Im Spätsommer 1917 führte ich eine Batterie,die hinter der Stellung des k. u. k. Infanterieregimentes Nr. 49 (St. Pölten) stand. Die Kerenski-Offensive — von der wir nicht berührt worden waren — war schon gescheitert, es gab keine Kampftätigkeit mehr. Die Märzrevolution wirkte sich allmählich aus, die russischen Truppen waren kriegsmüde, und um diese Stimmung zu fördern, entfaltete die k. u. k. Armee eine rege Propagandatätigkeit. Mit leichten Granatwerfern wurden bündelweise Flugblätter und Broschüren zu den feindlichen Stellungen geschossen, und bei jedem Infanterieregiment mußte ein sprachkundiger Offizier mit den Russen persönlich Fühlung nehmen und sie zu beeinflussen suchen.

Den „Hessern“ lag damals das Hausregiment von Kiew gegenüber, das schon 1915 gegen die 4. Infanteriedivision eingesetzt gewesen war. Im Winter 1915/16 hatte es seine Stellung gegenüber den 49ern gehabt, mit denen es dann bei der Brussilow-Offensive in mehreren Schlachten und Gefechten zusammengestoßen war.

Eines -Nachmittags wurde ich telephonisch zu unserem Regimentskommando zitiert, wo den Batteriekommandanten streng reservat eröffnet wurde, wir würden in nächster Zeit anderwärts eingesetzt werden. Es seien unauffällig Vorbereitungen für den Abmarsch zu treffen, die Mannschaft dürfe aber nichts davon erfahren, und besonders der Infanterie gegenüber, die länger hierbleibe, müsse strengstes Stillschweigen bewahrt werden. Wohin wir kommen sollten, wurde nicht gesagt, aber allen war natürlich klar, daß es sich,nur um die Isonzofront handeln konnte.

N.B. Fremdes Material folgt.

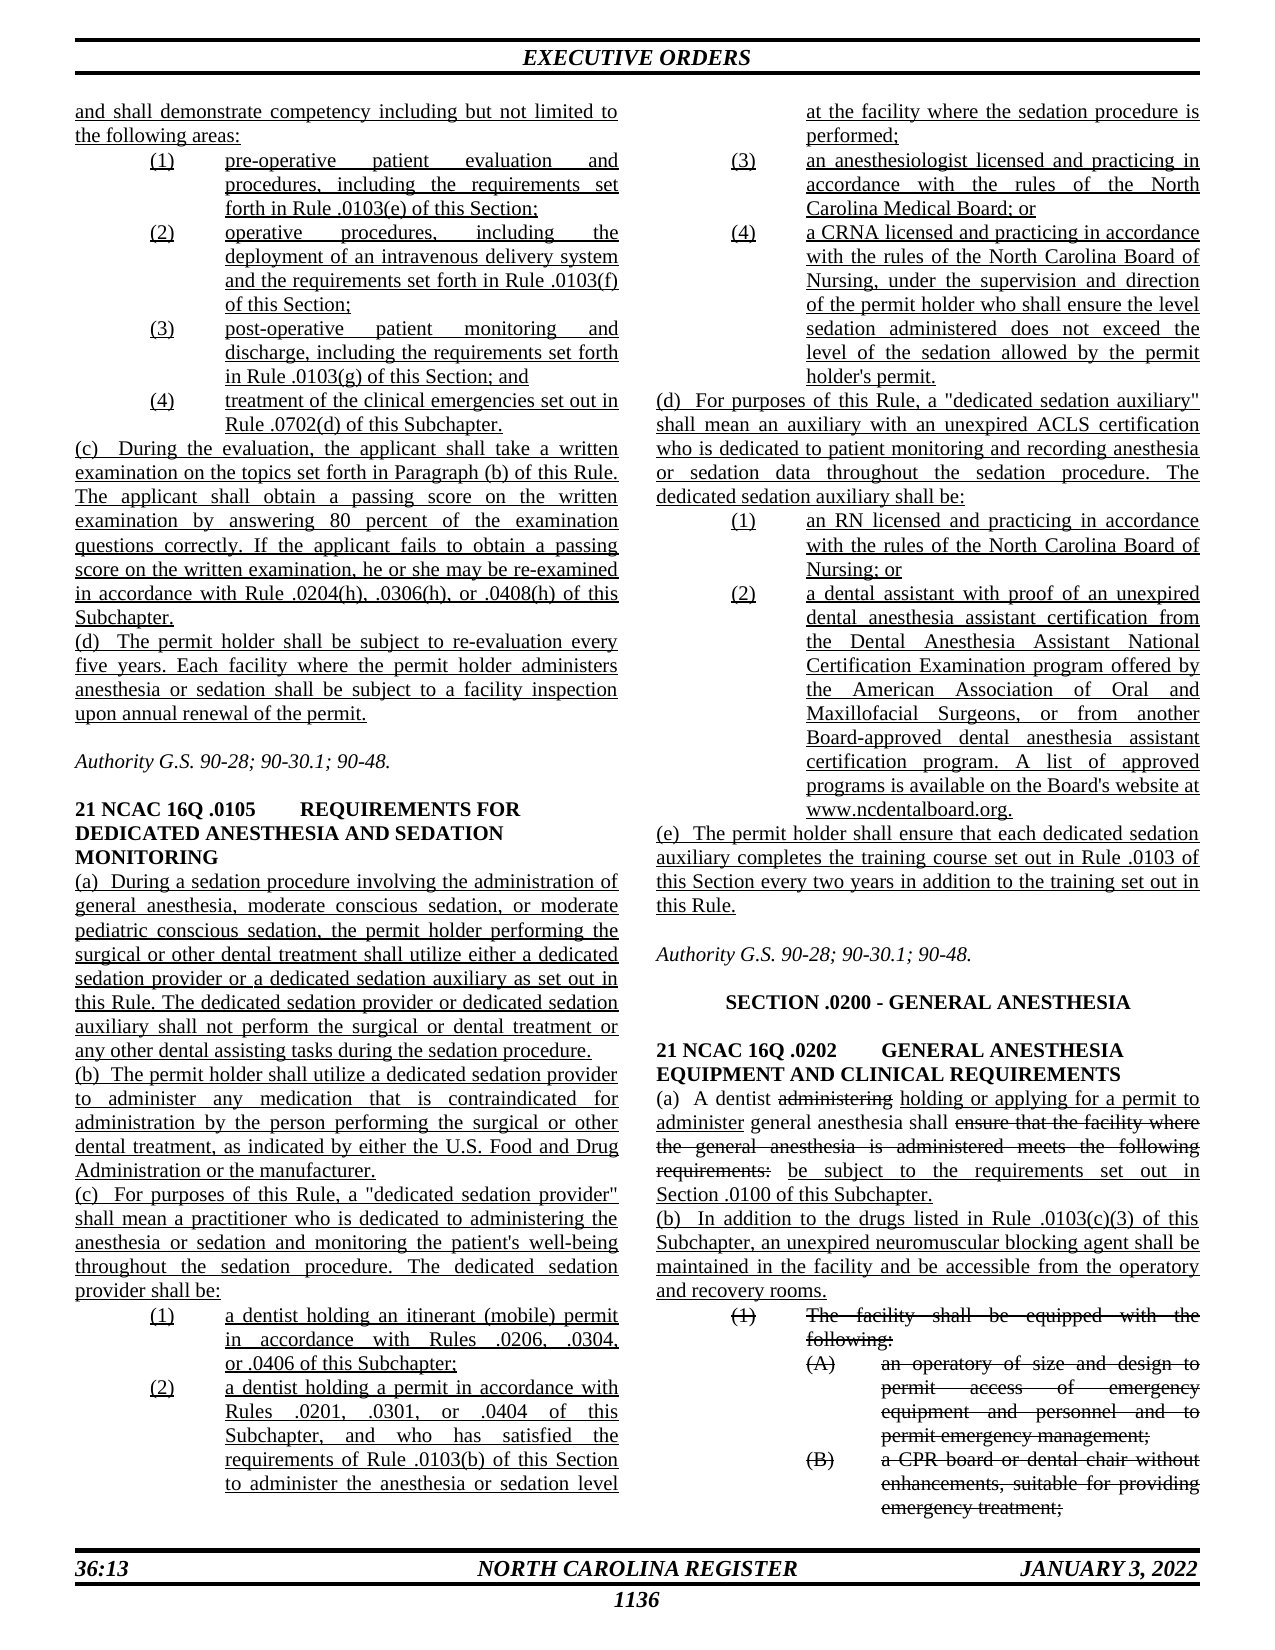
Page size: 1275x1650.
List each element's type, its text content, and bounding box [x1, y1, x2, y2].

text (d) For purposes of this Rule, a "dedicated sedation auxiliary" shall mean an auxiliary with an unexpired ACLS certification who is dedicated to patient monitoring and recording anesthesia or sedation data throughout the sedation procedure. The dedicated sedation auxiliary shall be: [656, 410, 1200, 433]
text (b) The permit holder shall utilize a dedicated sedation provider to administer any medication that is contraindicated for administration by the person performing the surgical or other dental treatment, as indicated by either the U.S. Food and Drug Administration or the manufacturer. [75, 1156, 619, 1182]
text (d) For purposes of this Rule, a "dedicated sedation auxiliary" shall mean an auxiliary with an unexpired ACLS certification who is dedicated to patient monitoring and recording anesthesia or sedation data throughout the sedation procedure. The dedicated sedation auxiliary shall be: [656, 458, 1200, 481]
text (a) During a sedation procedure involving the administration of general anesthesia, moderate conscious sedation, or moderate pediatric conscious sedation, the permit holder performing the surgical or other dental treatment shall utilize either a dedicated sedation provider or a dedicated sedation auxiliary as set out in this Rule. The dedicated sedation provider or dedicated sedation auxiliary shall not perform the surgical or dental treatment or any other dental assisting tasks during the sedation procedure. [75, 964, 619, 1010]
text Authority G.S. 90-28; 90-30.1; 90-48. [656, 942, 1200, 966]
text (1) an RN licensed and practicing in accordance with the rules of the North Carolina Board of Nursing; or [731, 508, 1200, 581]
text (b) In addition to the drugs listed in Rule .0103(c)(3) of this Subchapter, an unexpired neuromuscular blocking agent shall be maintained in the facility and be accessible from the operatory and recovery rooms. [656, 1206, 1200, 1251]
text (b) The permit holder shall utilize a dedicated sedation provider to administer any medication that is contraindicated for administration by the person performing the surgical or other dental treatment, as indicated by either the U.S. Food and Drug Administration or the manufacturer. [75, 1108, 619, 1131]
text (3) post-operative patient monitoring and discharge, including the requirements set forth in Rule .0103(g) of this Section; and [150, 316, 619, 388]
text (3) an anesthesiologist licensed and practicing in accordance with the rules of the North Carolina Medical Board; or [731, 147, 1200, 220]
text (e) The permit holder shall ensure that each dedicated sedation auxiliary completes the training course set out in Rule .0103 of this Section every two years in addition to the training set out in this Rule. [656, 867, 1200, 890]
text (e) The permit holder shall ensure that each dedicated sedation auxiliary completes the training course set out in Rule .0103 of this Section every two years in addition to the training set out in this Rule. [656, 843, 1200, 866]
text (b) In addition to the drugs listed in Rule .0103(c)(3) of this Subchapter, an unexpired neuromuscular blocking agent shall be maintained in the facility and be accessible from the operatory and recovery rooms. [656, 1276, 1200, 1302]
text (c) During the evaluation, the applicant shall take a written examination on the topics set forth in Paragraph (b) of this Rule. The applicant shall obtain a passing score on the written examination by answering 80 percent of the examination questions correctly. If the applicant fails to obtain a passing score on the written examination, he or she may be re-examined in accordance with Rule .0204(h), .0306(h), or .0408(h) of this Subchapter. [75, 603, 619, 629]
text (b) In addition to the drugs listed in Rule .0103(c)(3) of this Subchapter, an unexpired neuromuscular blocking agent shall be maintained in the facility and be accessible from the operatory and recovery rooms. [656, 1252, 1200, 1275]
text (c) For purposes of this Rule, a "dedicated sedation provider" shall mean a practitioner who is dedicated to administering the anesthesia or sedation and monitoring the patient's well-being throughout the sedation procedure. The dedicated sedation provider shall be: [75, 1276, 619, 1302]
text (c) During the evaluation, the applicant shall take a written examination on the topics set forth in Paragraph (b) of this Rule. The applicant shall obtain a passing score on the written examination by answering 80 percent of the examination questions correctly. If the applicant fails to obtain a passing score on the written examination, he or she may be re-examined in accordance with Rule .0204(h), .0306(h), or .0408(h) of this Subchapter. [75, 530, 619, 553]
text (A) an operatory of size and design to permit access of emergency equipment and personnel and to permit emergency management; [806, 1351, 1200, 1447]
text (a) During a sedation procedure involving the administration of general anesthesia, moderate conscious sedation, or moderate pediatric conscious sedation, the permit holder performing the surgical or other dental treatment shall utilize either a dedicated sedation provider or a dedicated sedation auxiliary as set out in this Rule. The dedicated sedation provider or dedicated sedation auxiliary shall not perform the surgical or dental treatment or any other dental assisting tasks during the sedation procedure. [75, 915, 619, 938]
text (e) The permit holder shall ensure that each dedicated sedation auxiliary completes the training course set out in Rule .0103 of this Section every two years in addition to the training set out in this Rule. [656, 821, 1200, 842]
text (c) During the evaluation, the applicant shall take a written examination on the topics set forth in Paragraph (b) of this Rule. The applicant shall obtain a passing score on the written examination by answering 80 percent of the examination questions correctly. If the applicant fails to obtain a passing score on the written examination, he or she may be re-examined in accordance with Rule .0204(h), .0306(h), or .0408(h) of this Subchapter. [75, 436, 619, 457]
text (a) During a sedation procedure involving the administration of general anesthesia, moderate conscious sedation, or moderate pediatric conscious sedation, the permit holder performing the surgical or other dental treatment shall utilize either a dedicated sedation provider or a dedicated sedation auxiliary as set out in this Rule. The dedicated sedation provider or dedicated sedation auxiliary shall not perform the surgical or dental treatment or any other dental assisting tasks during the sedation procedure. [75, 940, 619, 962]
text (d) The permit holder shall be subject to re-evaluation every five years. Each facility where the permit holder administers anesthesia or sedation shall be subject to a facility inspection upon annual renewal of the permit. [75, 629, 619, 725]
text (b) During an evaluation, for a dentist applying for or holding a permit to administer general anesthesia, moderate conscious sedation, or moderate pediatric conscious sedation, the applicant or permit holder shall demonstrate the administration of anesthesia or sedation in accordance with the level of the permit, and shall demonstrate competency including but not limited to the following areas: [75, 99, 619, 147]
text (1) The facility shall be equipped with the following: [731, 1302, 1200, 1351]
text (1) a dentist holding an itinerant (mobile) permit in accordance with Rules .0206, .0304, or .0406 of this Subchapter; [150, 1302, 619, 1375]
text (c) For purposes of this Rule, a "dedicated sedation provider" shall mean a practitioner who is dedicated to administering the anesthesia or sedation and monitoring the patient's well-being throughout the sedation procedure. The dedicated sedation provider shall be: [75, 1182, 619, 1203]
text (2) a dentist holding a permit in accordance with Rules .0201, .0301, or .0404 of this Subchapter, and who has satisfied the requirements of Rule .0103(b) of this Section to administer the anesthesia or sedation level at the facility where the sedation procedure is performed; [150, 1375, 619, 1495]
text (e) The permit holder shall ensure that each dedicated sedation auxiliary completes the training course set out in Rule .0103 of this Section every two years in addition to the training set out in this Rule. [656, 891, 1200, 917]
text (4) treatment of the clinical emergencies set out in Rule .0702(d) of this Subchapter. [150, 388, 619, 436]
text (1) pre-operative patient evaluation and procedures, including the requirements set forth in Rule .0103(e) of this Section; [150, 147, 619, 220]
text (c) For purposes of this Rule, a "dedicated sedation provider" shall mean a practitioner who is dedicated to administering the anesthesia or sedation and monitoring the patient's well-being throughout the sedation procedure. The dedicated sedation provider shall be: [75, 1204, 619, 1251]
text (a) During a sedation procedure involving the administration of general anesthesia, moderate conscious sedation, or moderate pediatric conscious sedation, the permit holder performing the surgical or other dental treatment shall utilize either a dedicated sedation provider or a dedicated sedation auxiliary as set out in this Rule. The dedicated sedation provider or dedicated sedation auxiliary shall not perform the surgical or dental treatment or any other dental assisting tasks during the sedation procedure. [75, 891, 619, 914]
text (b) The permit holder shall utilize a dedicated sedation provider to administer any medication that is contraindicated for administration by the person performing the surgical or other dental treatment, as indicated by either the U.S. Food and Drug Administration or the manufacturer. [75, 1062, 619, 1107]
text (d) For purposes of this Rule, a "dedicated sedation auxiliary" shall mean an auxiliary with an unexpired ACLS certification who is dedicated to patient monitoring and recording anesthesia or sedation data throughout the sedation procedure. The dedicated sedation auxiliary shall be: [656, 482, 1200, 508]
text (a) A dentist administering holding or applying for a permit to administer general anesthesia shall ensure that the facility where the general anesthesia is administered meets the following requirements: be subject to the requirements set out in Section .0100 of this Subchapter. [656, 1148, 1200, 1206]
text 21 NCAC 16Q .0105 REQUIREMENTS FOR DEDICATED ANESTHESIA AND SEDATION MONITORING [75, 797, 619, 869]
text (4) a CRNA licensed and practicing in accordance with the rules of the North Carolina Board of Nursing, under the supervision and direction of the permit holder who shall ensure the level sedation administered does not exceed the level of the sedation allowed by the permit holder's permit. [731, 220, 1200, 388]
text (b) The permit holder shall utilize a dedicated sedation provider to administer any medication that is contraindicated for administration by the person performing the surgical or other dental treatment, as indicated by either the U.S. Food and Drug Administration or the manufacturer. [75, 1132, 619, 1155]
text (c) During the evaluation, the applicant shall take a written examination on the topics set forth in Paragraph (b) of this Rule. The applicant shall obtain a passing score on the written examination by answering 80 percent of the examination questions correctly. If the applicant fails to obtain a passing score on the written examination, he or she may be re-examined in accordance with Rule .0204(h), .0306(h), or .0408(h) of this Subchapter. [75, 458, 619, 481]
text Authority G.S. 90-28; 90-30.1; 90-48. [75, 749, 619, 773]
text (B) a CPR board or dental chair without enhancements, suitable for providing emergency treatment; [806, 1447, 1200, 1519]
text (2) a dentist holding a permit in accordance with Rules .0201, .0301, or .0404 of this Subchapter, and who has satisfied the requirements of Rule .0103(b) of this Section to administer the anesthesia or sedation level at the facility where the sedation procedure is performed; [731, 99, 1200, 147]
text (a) During a sedation procedure involving the administration of general anesthesia, moderate conscious sedation, or moderate pediatric conscious sedation, the permit holder performing the surgical or other dental treatment shall utilize either a dedicated sedation provider or a dedicated sedation auxiliary as set out in this Rule. The dedicated sedation provider or dedicated sedation auxiliary shall not perform the surgical or dental treatment or any other dental assisting tasks during the sedation procedure. [75, 1012, 619, 1035]
text (c) During the evaluation, the applicant shall take a written examination on the topics set forth in Paragraph (b) of this Rule. The applicant shall obtain a passing score on the written examination by answering 80 percent of the examination questions correctly. If the applicant fails to obtain a passing score on the written examination, he or she may be re-examined in accordance with Rule .0204(h), .0306(h), or .0408(h) of this Subchapter. [75, 555, 619, 577]
text (c) During the evaluation, the applicant shall take a written examination on the topics set forth in Paragraph (b) of this Rule. The applicant shall obtain a passing score on the written examination by answering 80 percent of the examination questions correctly. If the applicant fails to obtain a passing score on the written examination, he or she may be re-examined in accordance with Rule .0204(h), .0306(h), or .0408(h) of this Subchapter. [75, 579, 619, 601]
text (a) During a sedation procedure involving the administration of general anesthesia, moderate conscious sedation, or moderate pediatric conscious sedation, the permit holder performing the surgical or other dental treatment shall utilize either a dedicated sedation provider or a dedicated sedation auxiliary as set out in this Rule. The dedicated sedation provider or dedicated sedation auxiliary shall not perform the surgical or dental treatment or any other dental assisting tasks during the sedation procedure. [75, 1036, 619, 1062]
text (c) During the evaluation, the applicant shall take a written examination on the topics set forth in Paragraph (b) of this Rule. The applicant shall obtain a passing score on the written examination by answering 80 percent of the examination questions correctly. If the applicant fails to obtain a passing score on the written examination, he or she may be re-examined in accordance with Rule .0204(h), .0306(h), or .0408(h) of this Subchapter. [75, 482, 619, 529]
text (d) For purposes of this Rule, a "dedicated sedation auxiliary" shall mean an auxiliary with an unexpired ACLS certification who is dedicated to patient monitoring and recording anesthesia or sedation data throughout the sedation procedure. The dedicated sedation auxiliary shall be: [656, 388, 1200, 409]
text (2) a dental assistant with proof of an unexpired dental anesthesia assistant certification from the Dental Anesthesia Assistant National Certification Examination program offered by the American Association of Oral and Maxillofacial Surgeons, or from another Board-approved dental anesthesia assistant certification program. A list of approved programs is available on the Board's website at www.ncdentalboard.org. [731, 581, 1200, 821]
text (a) During a sedation procedure involving the administration of general anesthesia, moderate conscious sedation, or moderate pediatric conscious sedation, the permit holder performing the surgical or other dental treatment shall utilize either a dedicated sedation provider or a dedicated sedation auxiliary as set out in this Rule. The dedicated sedation provider or dedicated sedation auxiliary shall not perform the surgical or dental treatment or any other dental assisting tasks during the sedation procedure. [75, 869, 619, 890]
text (c) For purposes of this Rule, a "dedicated sedation provider" shall mean a practitioner who is dedicated to administering the anesthesia or sedation and monitoring the patient's well-being throughout the sedation procedure. The dedicated sedation provider shall be: [75, 1252, 619, 1275]
text (a) A dentist administering holding or applying for a permit to administer general anesthesia shall ensure that the facility where the general anesthesia is administered meets the following requirements: be subject to the requirements set out in Section .0100 of this Subchapter. [656, 1086, 1200, 1147]
text (2) operative procedures, including the deployment of an intravenous delivery system and the requirements set forth in Rule .0103(f) of this Section; [150, 220, 619, 316]
text 21 NCAC 16Q .0202 GENERAL ANESTHESIA EQUIPMENT AND CLINICAL REQUIREMENTS [656, 1038, 1200, 1086]
text SECTION .0200 - GENERAL ANESTHESIA [656, 990, 1200, 1014]
text (d) For purposes of this Rule, a "dedicated sedation auxiliary" shall mean an auxiliary with an unexpired ACLS certification who is dedicated to patient monitoring and recording anesthesia or sedation data throughout the sedation procedure. The dedicated sedation auxiliary shall be: [656, 434, 1200, 457]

Als ich am nächsten Tag zeitig früh zu meinem Beobachtungsposten im Graben ging, traf ich den Propagandaleutnant der 49er, der eben von seiner morgendlichen Unterhaltung mit den Russen zurückkam. Sichtlich verdattert: ich hatte noch nie ein so maßlos erstauntes Gesicht gesehen. Auf meine Frage erzählte er, die Russen hätten sich in aller Form von ihm verabschiedet. „Es tut uns leid, daß euer Regiment fortkommt“, hatten sie gesagt. „Wir kennen einander doch schon so lang und haben oft gegen euch gekämpft. Ihr seid immer anständige, ehrliche Gegner gewesen.“ Und dann hatten sie dem Leutnant, der von dem bevorstehenden Abmarsch der Division keine Ahnung hatte, die Hand geschüttelt und ihm und dem Regiment Nr. 49 viel Glück auf dem neuen Kriegsschauplatz gewünscht.

Wie viele andere hatte auch ich damals vor allem das Komische dieses Erlebnisses empfunden. Wir lachten darüber und anerkannten das gute Funktionieren des russischen Nachrichtendienstes. Erst später kam mir zu Bewußtsein, daß in diesen Abschiedsworten einfacher russischer Soldaten ein Gefühl echter Kameradschaft Ausdruck gefunden hatte, ein menschliches Gefühl, das an der Kampffront zwischen Gegnern aufgekeimt war, die einander oft mit der Waffe gegenübergestanden und schwere blutige Verluste zugefügt hatten.

Ich glaube nicht, daß im zweiten Weltkrieg etwas dieser Art vorgekommen ist oder auch nur möglich gewesen wäre.